__Material for this exercise__.
[start]
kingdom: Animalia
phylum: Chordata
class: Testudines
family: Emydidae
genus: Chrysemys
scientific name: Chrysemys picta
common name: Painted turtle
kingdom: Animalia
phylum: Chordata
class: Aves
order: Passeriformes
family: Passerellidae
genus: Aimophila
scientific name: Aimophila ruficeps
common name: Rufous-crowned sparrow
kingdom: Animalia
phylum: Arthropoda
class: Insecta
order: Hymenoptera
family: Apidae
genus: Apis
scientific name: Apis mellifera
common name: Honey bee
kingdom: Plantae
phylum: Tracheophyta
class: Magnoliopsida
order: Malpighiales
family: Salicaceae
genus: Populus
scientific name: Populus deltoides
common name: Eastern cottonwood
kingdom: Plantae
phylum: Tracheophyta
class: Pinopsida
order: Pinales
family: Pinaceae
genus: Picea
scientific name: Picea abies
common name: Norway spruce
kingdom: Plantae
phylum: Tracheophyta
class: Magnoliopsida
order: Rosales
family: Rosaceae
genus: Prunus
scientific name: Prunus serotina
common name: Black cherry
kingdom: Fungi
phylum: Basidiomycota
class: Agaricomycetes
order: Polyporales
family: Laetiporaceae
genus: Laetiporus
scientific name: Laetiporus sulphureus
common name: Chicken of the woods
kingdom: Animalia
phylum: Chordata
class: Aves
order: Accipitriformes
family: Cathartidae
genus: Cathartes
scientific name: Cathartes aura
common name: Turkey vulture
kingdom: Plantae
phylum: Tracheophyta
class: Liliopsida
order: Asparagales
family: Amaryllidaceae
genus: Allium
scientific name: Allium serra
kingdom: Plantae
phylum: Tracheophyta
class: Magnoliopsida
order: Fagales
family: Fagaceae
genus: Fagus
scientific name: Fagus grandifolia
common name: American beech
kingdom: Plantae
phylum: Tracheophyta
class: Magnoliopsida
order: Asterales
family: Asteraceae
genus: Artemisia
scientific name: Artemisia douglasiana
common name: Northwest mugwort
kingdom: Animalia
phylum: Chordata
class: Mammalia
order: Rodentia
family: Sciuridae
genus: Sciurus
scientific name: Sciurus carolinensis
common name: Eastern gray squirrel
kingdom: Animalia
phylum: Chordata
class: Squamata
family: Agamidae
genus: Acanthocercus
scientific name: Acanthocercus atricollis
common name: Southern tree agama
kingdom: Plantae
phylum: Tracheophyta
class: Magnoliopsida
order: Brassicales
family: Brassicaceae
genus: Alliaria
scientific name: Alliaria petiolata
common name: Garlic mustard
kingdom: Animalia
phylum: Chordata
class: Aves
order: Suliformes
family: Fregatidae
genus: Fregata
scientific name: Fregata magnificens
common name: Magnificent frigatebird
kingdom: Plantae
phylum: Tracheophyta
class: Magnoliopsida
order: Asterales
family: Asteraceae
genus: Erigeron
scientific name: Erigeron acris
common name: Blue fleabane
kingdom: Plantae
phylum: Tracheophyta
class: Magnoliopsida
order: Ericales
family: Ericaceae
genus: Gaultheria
[end]
__Set task__.
Convert the material above, from the line containing "scientific name: Erigeron acris" through its final line, into a JSON list of strings with one string per line and no blank lines.

__Exercise output__.
[
  "scientific name: Erigeron acris",
  "common name: Blue fleabane",
  "kingdom: Plantae",
  "phylum: Tracheophyta",
  "class: Magnoliopsida",
  "order: Ericales",
  "family: Ericaceae",
  "genus: Gaultheria"
]